Martin & Co. is looking to gradually build up its allocation to U.S. Treasury securities as it scales out of agency debentures. Agency spreads are extremely tight to Treasuries on a historical basis and have little room left to run, argues Michael Holt, portfolio manager of the firm's $1.4 billion in taxable fixed-income. Holt says the firm could move 5%, or $70 million, into Treasuries if agency spreads show further tightening as investors gain confidence that the giant mortgage lenders are addressing governance issues and will grow less aggressively, which would likely mean less debt issuance.
Signs of a growing government deficit could also drive spreads tighter as Treasuries back up, Holt says. If spreads tighten by as much as 10-15 basis points, Holt could move a total of 15%, or $210 million, out of agencies and into Treasuries. Ten-year agencies were trading 33-35 basis points over Treasuries last Monday, or about 5-8 basis points wider than they were ahead of Freddie Mac's recent shakeup of top management.
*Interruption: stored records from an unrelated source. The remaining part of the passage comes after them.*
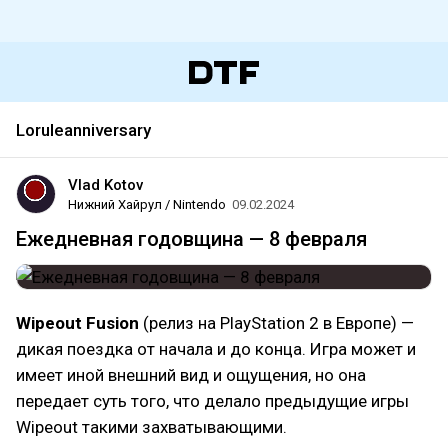
Loruleanniversary
Vlad Kotov
Нижний Хайрул / Nintendo
09.02.2024
Ежедневная годовщина — 8 февраля
Wipeout Fusion
(релиз на PlayStation 2 в Европе) —
дикая поездка от начала и до конца. Игра может и
имеет иной внешний вид и ощущения, но она
передает суть того, что делало предыдущие игры
Wipеout такими захватывающими.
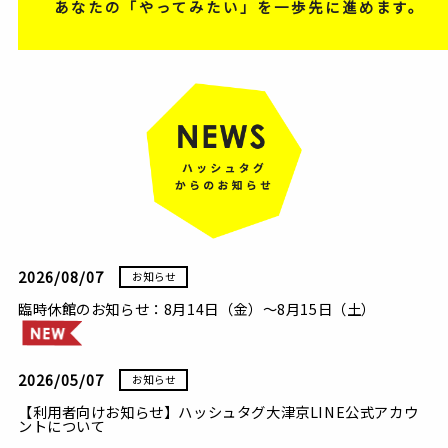
あなたの「やってみたい」を一歩先に進めます。
2026/08/07
お知らせ
臨時休館のお知らせ：8月14日（金）～8月15日（土）
2026/05/07
お知らせ
【利用者向けお知らせ】ハッシュタグ大津京LINE公式アカウ
ントについて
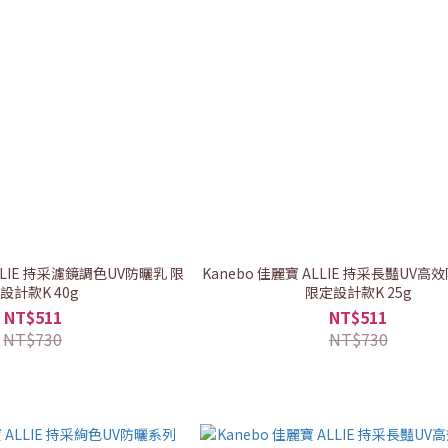
ALLIE 持采濾鏡調色UV防曬乳 限
Kanebo 佳麗寶 ALLIE 持采長豔UV
設計款K 40g
限定設計款K 25g
NT$511
NT$511
NT$730
NT$730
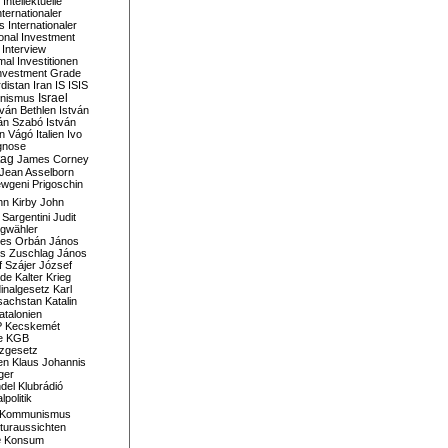
Intellektuelle
nternationaler
s
Internationaler
ional Investment
Interview
mal
Investitionen
nvestment Grade
rdistan
Iran
IS
ISIS
Israel
ionismus
tván Bethlen
István
ván Szabó
István
án Vágó
Italien
Ivo
gnose
tag
James Corney
Jean Asselborn
wgeni Prigoschin
hn Kirby
John
 Sargentini
Judit
gwähler
es Orbán
János
s Zuschlag
János
 Szájer
József
nde
Kalter Krieg
inalgesetz
Karl
sachstan
Katalin
atalonien
P
Kecskemét
e
KGB
tzgesetz
en
Klaus Johannis
ger
del
Klubrádió
politik
Kommunismus
turaussichten
e
Konsum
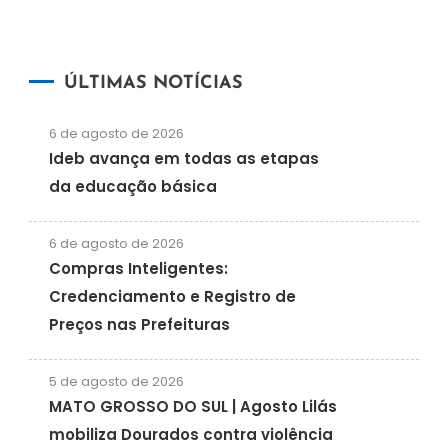
ÚLTIMAS NOTÍCIAS
6 de agosto de 2026
Ideb avança em todas as etapas
da educação básica
6 de agosto de 2026
Compras Inteligentes:
Credenciamento e Registro de
Preços nas Prefeituras
5 de agosto de 2026
MATO GROSSO DO SUL | Agosto Lilás
mobiliza Dourados contra violência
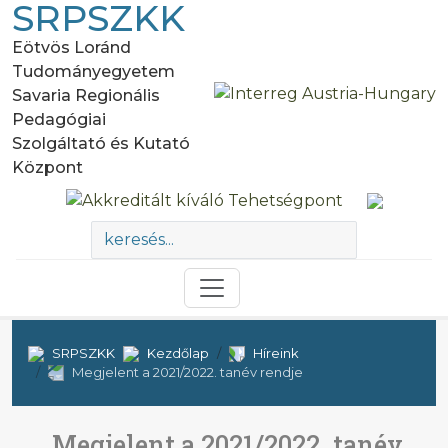
SRPSZKK
Eötvös Loránd
Tudományegyetem
Savaria Regionális
Pedagógiai
Szolgáltató és Kutató
Központ
SRPSZKK
Kezdőlap
Híreink
Megjelent a 2021/2022. tanév rendje
Megjelent a 2021/2022. tanév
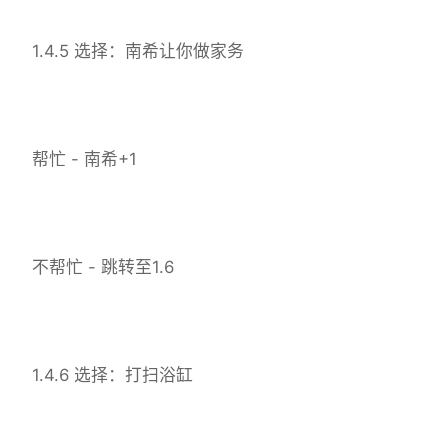
1.4.5 选择：南希让你做家务
帮忙 - 南希+1
不帮忙 - 跳转至1.6
1.4.6 选择：打扫浴缸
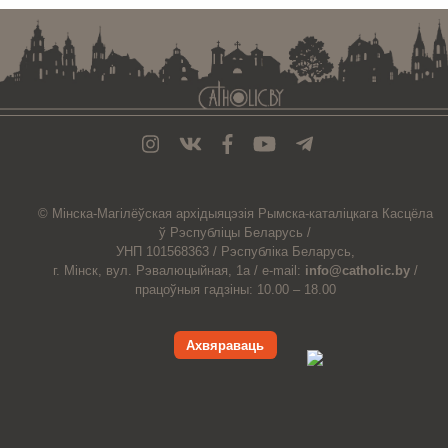
© Мiнска-Магiлёўская
архiдыяцэзiя
Рымска-каталіцкага
Касцёла
ў Рэспубліцы Беларусь /
УНП 101568363 /
Рэспубліка Беларусь,
г. Мінск, вул. Рэвалюцыйная, 1а /
e-mail:
info@catholic.by
/
працоўныя гадзіны: 10.00 – 18.00
Ахвяраваць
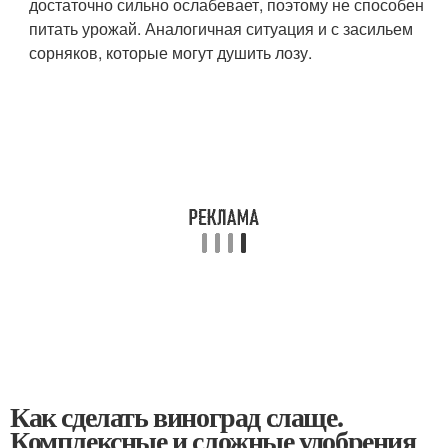
достаточно сильно ослабевает, поэтому не способен
питать урожай. Аналогичная ситуация и с засильем
сорняков, которые могут душить лозу.
Как сделать виноград слаще.
Комплексные и сложные удобрения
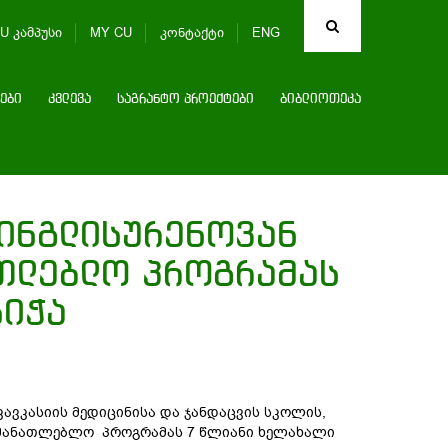
U კამპუსი
MY CU
კონტაქტი
ENG
ები
კვლევა
საგრანტო პროექტები
ბიბლიოთეკა
 ინგლისურენოვან
თლებლო პროგრამას
ნიჭა
კავკასიის მედიცინისა და ჯანდაცვის სკოლის,
ნმანათლებლო პროგრამას 7 წლიანი ხელახალი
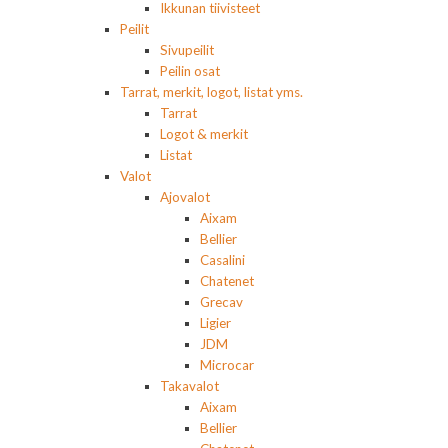
Ikkunan tiivisteet
Peilit
Sivupeilit
Peilin osat
Tarrat, merkit, logot, listat yms.
Tarrat
Logot & merkit
Listat
Valot
Ajovalot
Aixam
Bellier
Casalini
Chatenet
Grecav
Ligier
JDM
Microcar
Takavalot
Aixam
Bellier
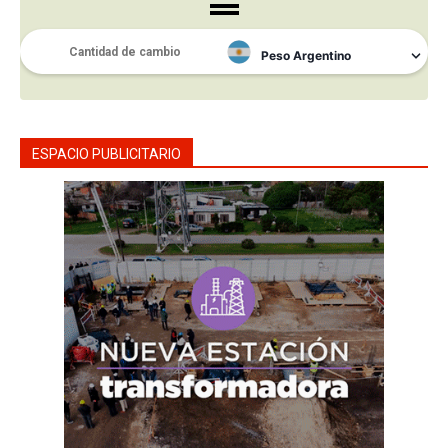
ESPACIO PUBLICITARIO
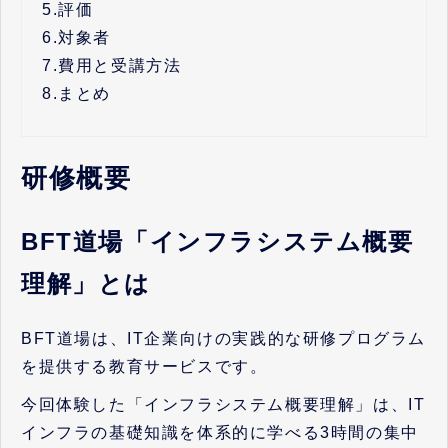
5.
評価
6.
対象者
7.
費用と受講方法
8.
まとめ
研修概要
BFT道場「インフラシステム概要
理解」とは
BFT道場は、IT企業向けの実践的な研修プログラム
を提供する教育サービスです。
今回体験した「インフラシステム概要理解」は、IT
インフラの基礎知識を体系的に学べる3時間の集中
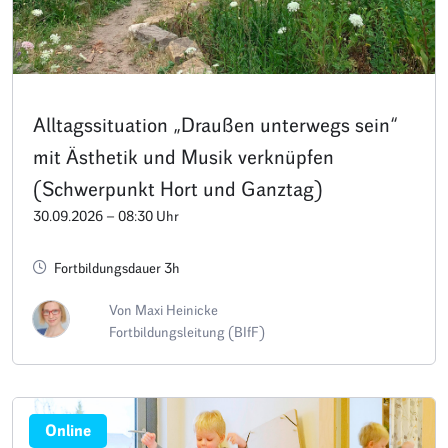
Alltagssituation „Draußen unterwegs sein“
mit Ästhetik und Musik verknüpfen
(Schwerpunkt Hort und Ganztag)
30.09.2026 – 08:30 Uhr
Fortbildungsdauer 3h
Von Maxi Heinicke
Fortbildungsleitung (BIfF)
Online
Concerns over the recent management shakeup at Freddie Mac led Martin & Co. to move some $70 million out of Freddie Mac debentures and into Treasuries. Holt says continued negative headlines could also cause Martin & Co. to reduce its agency allocation. If, on the other hand, spreads remain where they were last Monday, Martin & Co. would likely stand pat, Holt says. In any event, the trades would be duration neutral, across a range of maturities.
At a duration of 3.0 years, the Knoxville, Tenn., money manager is short its bogey, the 3.7-year Lehman Brothers Intermediate Government/Credit index. It allocates 50% to agencies, 45% to corporates, and 5% to Treasuries.